Ceux qui s’en vont, en bas, dans des gaîtés opaques,

Danser et chopiner théologalement.

« Pas une aile ! Oh ! monter ! à chaque battement,

Monter ! du fond sans fin des soirs ambrosiaques,

Voir décroître une terre où luisent quelques flaques,

Et boire la lumière à même un firmament ! »

Ainsi, quand, pour lui faire une âme plus petite,

On n’avait pas encore usé de Marguerite,

Faust poussait ce grand cri sur la cime d’un mont.

Avant de soupirer : « Ma belle demoiselle »,

Faust avait rêvé d’être ou Latham ou Beaumont…

Car l’amour n’est jamais que le regret d’une aile !

V
GRECO

Son âme était un feu qu’allonge un siroco ;

Et j’ai lu dans Barrès que sa manie étrange

De vouloir allonger aussi les ailes d’ange

Lui valut un procès, jure canonico.

Chacun, de son tourment, prend son art pour écho,

Et de n’être qu’un homme à sa façon se venge :

L’un ajoute de l’aile et l’autre de la fange.

J’ai commis plusieurs fois le crime du Greco.

Eh bien, soit ! Dans ton livre ardent tu me révèles

Le nom de mon métier, Barrès : « Allongeur d’ailes ».

Je chante, et, n’étant pas ton Greco pâle et noir,

Je ne peins qu’avec des accents et des diphtongues…

Mais puissé-je être un jour condamné pour avoir

Aux hommes d’aujourd’hui fait les ailes plus longues !

VI
LES DEUX CHEVAUX

Homère ne l’a pas raconté. Mais Pégase,

Lorsqu’il vit, sur les bords du Scamandre, en aval,

Les Troyens entourer le funeste Cheval,

Apparut en piaffant dans un éther sans gaze.

Pour détourner les yeux de leur stupide extase,

Il daigna se donner un indigne rival :

Près du Col raide où suinte un noir goudron naval,

Blanc, il vint arrondir son encolure rase.

De sorte que la foule aperçut à la fois

Le Cheval de soleil et le Cheval de bois ;

Et, révélant déjà son âme coutumière,

Elle aima mieux, à l’heure où se fixait le sort,

La croupe de sapin que l’aile de lumière,

Et traîner ce fardeau que suivre cet essor !

VII
LES ROIS MAGES

Ils perdirent l’Étoile, un soir. Pourquoi perd-on

L’Étoile ? Pour l’avoir parfois trop regardée…

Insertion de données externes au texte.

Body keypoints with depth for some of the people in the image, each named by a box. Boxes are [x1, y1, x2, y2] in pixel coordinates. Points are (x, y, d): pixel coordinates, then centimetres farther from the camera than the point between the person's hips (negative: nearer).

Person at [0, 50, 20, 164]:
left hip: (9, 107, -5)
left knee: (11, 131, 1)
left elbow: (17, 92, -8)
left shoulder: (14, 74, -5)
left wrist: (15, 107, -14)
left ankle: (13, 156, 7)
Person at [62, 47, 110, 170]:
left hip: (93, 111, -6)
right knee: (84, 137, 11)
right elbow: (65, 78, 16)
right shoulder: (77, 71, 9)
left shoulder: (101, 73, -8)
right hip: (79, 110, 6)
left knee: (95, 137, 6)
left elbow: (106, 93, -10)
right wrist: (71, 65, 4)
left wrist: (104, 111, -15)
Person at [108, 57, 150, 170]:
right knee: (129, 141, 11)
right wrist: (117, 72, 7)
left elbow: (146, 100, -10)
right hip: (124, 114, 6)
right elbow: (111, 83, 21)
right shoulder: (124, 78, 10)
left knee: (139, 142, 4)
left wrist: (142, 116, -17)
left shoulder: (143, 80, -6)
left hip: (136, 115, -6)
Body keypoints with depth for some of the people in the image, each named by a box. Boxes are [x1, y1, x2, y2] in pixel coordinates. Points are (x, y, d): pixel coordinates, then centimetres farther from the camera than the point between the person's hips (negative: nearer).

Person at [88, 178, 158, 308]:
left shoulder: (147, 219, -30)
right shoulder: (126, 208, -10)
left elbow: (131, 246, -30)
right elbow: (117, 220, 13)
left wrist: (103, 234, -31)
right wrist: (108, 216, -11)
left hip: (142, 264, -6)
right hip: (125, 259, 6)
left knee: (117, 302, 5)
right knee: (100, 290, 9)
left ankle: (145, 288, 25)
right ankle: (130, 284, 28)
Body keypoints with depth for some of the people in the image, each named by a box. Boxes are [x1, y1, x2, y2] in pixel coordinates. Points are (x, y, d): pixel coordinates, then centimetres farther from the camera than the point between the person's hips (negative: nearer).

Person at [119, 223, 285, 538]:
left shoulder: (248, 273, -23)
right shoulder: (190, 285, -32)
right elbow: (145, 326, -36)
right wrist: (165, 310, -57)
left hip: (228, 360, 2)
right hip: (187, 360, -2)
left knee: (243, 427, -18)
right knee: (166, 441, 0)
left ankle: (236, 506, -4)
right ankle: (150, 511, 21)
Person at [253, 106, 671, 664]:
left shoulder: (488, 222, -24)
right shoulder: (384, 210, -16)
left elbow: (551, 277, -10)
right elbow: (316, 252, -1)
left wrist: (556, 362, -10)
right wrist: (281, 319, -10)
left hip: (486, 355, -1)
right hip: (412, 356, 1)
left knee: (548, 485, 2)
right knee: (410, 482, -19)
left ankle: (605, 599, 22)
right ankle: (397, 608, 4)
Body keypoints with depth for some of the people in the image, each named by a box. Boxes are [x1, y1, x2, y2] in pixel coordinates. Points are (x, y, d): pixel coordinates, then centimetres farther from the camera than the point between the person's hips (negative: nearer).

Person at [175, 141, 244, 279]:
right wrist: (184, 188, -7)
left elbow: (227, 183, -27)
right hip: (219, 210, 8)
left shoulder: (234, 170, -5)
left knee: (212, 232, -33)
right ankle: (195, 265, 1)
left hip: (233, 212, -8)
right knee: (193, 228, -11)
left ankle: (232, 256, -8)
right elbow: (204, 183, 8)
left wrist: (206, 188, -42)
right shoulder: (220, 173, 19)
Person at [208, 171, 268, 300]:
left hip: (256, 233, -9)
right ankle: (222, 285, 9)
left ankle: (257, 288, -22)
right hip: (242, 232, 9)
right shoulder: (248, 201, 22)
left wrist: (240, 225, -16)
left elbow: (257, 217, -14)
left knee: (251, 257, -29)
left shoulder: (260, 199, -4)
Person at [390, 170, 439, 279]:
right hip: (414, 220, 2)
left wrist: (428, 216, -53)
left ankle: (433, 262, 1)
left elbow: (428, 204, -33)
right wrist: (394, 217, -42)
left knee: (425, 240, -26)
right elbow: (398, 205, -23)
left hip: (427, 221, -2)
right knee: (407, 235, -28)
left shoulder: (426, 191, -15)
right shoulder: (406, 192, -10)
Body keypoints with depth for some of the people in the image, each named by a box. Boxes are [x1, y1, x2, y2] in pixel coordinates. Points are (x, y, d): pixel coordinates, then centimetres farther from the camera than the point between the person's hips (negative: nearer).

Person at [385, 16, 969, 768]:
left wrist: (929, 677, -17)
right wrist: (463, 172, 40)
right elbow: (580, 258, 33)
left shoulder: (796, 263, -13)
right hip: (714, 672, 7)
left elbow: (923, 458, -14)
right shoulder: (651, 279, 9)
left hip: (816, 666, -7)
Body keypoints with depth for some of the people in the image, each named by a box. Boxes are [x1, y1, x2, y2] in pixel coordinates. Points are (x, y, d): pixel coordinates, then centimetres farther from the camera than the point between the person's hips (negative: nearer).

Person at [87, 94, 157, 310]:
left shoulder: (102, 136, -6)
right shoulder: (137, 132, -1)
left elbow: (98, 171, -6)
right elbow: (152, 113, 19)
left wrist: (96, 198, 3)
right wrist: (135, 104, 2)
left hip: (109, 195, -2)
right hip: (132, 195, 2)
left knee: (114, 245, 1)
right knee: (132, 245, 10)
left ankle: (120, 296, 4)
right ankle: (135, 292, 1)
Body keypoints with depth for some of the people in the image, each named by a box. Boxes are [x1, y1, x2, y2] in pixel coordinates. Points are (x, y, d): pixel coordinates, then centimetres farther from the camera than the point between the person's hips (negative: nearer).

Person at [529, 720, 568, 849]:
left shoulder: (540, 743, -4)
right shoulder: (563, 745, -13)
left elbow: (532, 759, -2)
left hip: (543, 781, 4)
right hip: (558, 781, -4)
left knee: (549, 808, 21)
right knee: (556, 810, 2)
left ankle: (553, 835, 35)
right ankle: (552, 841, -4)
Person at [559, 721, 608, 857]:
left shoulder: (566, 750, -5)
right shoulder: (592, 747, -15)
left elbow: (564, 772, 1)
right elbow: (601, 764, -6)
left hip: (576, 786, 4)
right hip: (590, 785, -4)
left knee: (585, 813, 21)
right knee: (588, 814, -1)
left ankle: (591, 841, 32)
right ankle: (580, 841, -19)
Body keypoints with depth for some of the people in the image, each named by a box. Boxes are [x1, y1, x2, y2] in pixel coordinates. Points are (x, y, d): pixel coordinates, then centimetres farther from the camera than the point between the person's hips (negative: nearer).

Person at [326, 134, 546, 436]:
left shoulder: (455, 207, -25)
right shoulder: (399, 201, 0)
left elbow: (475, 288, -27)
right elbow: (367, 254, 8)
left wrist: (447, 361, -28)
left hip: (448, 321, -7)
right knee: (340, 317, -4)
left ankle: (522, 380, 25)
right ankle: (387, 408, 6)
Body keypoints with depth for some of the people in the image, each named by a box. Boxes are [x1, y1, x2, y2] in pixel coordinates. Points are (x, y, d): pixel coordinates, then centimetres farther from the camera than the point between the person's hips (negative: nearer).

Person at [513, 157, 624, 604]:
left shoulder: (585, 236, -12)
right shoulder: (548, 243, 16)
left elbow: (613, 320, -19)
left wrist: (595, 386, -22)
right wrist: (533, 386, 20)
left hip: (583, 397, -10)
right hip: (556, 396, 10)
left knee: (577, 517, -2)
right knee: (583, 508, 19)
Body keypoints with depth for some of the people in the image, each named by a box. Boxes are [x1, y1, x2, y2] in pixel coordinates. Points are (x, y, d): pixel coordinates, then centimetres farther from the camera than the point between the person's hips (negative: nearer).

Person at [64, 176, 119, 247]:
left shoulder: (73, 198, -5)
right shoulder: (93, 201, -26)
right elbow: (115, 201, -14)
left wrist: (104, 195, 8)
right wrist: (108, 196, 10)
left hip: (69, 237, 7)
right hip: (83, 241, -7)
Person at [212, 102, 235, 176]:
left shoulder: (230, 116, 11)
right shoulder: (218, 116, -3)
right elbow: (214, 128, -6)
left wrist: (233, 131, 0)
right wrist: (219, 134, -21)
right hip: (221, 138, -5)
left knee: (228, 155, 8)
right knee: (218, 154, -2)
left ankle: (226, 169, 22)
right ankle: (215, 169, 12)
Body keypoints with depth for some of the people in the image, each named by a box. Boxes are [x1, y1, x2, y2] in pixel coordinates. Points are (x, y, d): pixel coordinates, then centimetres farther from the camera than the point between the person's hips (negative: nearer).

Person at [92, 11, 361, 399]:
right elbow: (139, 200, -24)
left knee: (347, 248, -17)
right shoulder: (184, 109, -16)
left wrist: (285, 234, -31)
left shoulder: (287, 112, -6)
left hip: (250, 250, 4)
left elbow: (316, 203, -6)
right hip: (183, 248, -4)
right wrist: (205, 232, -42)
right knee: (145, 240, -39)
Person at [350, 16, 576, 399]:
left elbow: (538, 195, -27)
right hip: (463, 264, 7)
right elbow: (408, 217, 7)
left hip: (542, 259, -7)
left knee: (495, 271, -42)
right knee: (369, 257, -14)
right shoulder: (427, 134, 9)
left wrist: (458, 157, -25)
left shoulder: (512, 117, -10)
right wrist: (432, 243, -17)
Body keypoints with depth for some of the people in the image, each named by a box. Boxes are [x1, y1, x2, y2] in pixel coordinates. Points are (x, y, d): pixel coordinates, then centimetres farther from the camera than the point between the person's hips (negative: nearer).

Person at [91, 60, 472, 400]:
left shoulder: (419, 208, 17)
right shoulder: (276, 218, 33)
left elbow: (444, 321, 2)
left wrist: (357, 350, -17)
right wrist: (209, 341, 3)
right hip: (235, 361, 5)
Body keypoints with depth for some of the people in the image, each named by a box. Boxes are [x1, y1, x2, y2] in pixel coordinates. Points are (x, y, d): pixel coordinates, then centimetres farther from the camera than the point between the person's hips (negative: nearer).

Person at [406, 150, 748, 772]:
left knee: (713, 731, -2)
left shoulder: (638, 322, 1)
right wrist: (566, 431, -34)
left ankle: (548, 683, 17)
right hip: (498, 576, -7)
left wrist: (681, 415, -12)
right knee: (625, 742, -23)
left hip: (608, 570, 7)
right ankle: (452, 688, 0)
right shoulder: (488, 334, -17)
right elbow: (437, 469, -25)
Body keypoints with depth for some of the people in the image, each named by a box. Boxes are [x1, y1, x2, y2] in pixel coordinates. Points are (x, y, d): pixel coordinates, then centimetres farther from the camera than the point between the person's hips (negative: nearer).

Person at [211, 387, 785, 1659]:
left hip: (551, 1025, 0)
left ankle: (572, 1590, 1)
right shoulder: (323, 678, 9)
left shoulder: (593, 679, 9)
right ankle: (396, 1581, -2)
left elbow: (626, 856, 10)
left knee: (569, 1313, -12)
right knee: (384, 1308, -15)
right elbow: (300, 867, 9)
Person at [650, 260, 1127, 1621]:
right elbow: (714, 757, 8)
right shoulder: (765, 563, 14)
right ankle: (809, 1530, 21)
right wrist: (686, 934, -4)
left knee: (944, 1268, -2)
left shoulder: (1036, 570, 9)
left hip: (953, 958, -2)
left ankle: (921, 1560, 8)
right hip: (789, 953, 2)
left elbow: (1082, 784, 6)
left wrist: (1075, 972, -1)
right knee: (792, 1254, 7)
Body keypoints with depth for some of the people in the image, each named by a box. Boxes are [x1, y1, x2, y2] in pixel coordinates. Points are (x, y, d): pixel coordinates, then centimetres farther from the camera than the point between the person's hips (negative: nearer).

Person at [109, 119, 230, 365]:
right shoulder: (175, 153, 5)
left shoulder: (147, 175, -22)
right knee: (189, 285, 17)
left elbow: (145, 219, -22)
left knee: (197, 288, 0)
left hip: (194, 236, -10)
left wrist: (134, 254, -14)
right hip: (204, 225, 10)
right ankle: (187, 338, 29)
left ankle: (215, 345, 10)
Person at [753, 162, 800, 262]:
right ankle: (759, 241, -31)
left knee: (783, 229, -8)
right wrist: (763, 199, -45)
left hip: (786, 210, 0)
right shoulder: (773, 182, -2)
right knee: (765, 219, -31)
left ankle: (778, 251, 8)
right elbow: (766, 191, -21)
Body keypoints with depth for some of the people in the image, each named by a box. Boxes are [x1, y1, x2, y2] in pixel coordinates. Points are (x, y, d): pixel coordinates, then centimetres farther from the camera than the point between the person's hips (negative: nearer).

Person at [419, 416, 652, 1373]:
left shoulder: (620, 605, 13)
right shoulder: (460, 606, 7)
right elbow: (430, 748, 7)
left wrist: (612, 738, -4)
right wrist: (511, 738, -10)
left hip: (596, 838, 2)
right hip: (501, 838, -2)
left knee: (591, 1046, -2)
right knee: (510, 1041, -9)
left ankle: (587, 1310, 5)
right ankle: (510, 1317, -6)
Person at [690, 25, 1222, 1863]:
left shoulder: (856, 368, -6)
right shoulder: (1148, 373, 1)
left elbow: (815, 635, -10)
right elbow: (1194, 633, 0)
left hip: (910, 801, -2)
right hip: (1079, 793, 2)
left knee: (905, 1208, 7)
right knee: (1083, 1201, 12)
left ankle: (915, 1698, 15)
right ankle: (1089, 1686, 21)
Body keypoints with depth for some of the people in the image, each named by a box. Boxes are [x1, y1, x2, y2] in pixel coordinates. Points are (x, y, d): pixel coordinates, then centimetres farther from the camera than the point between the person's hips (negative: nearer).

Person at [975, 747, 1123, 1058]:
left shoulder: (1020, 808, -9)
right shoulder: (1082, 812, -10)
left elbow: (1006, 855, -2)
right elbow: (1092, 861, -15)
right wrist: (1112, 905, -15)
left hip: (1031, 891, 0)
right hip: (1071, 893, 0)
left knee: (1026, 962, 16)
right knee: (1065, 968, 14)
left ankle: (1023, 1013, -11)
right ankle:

Les deux Rois Blancs, étant des savants de Chaldée,

Tracèrent sur le sol des cercles, au bâton.

Ils firent des calculs, grattèrent leur menton…

Mais l’Étoile avait fui comme fuit une idée.

Et ces hommes dont l’âme eut soif d’être guidée

Pleurèrent en dressant les tentes de coton.

Mais le pauvre Roi Noir, méprisé des deux autres,

Se dit : « Pensons aux soifs qui ne sont pas les nôtres.

Il faut donner quand même à boire aux animaux. »

Et tandis qu’il tenait un seau d’eau par son anse,

Dans l’humble rond de ciel où buvaient les chameaux

Il vit l’Étoile d’or qui dansait en silence.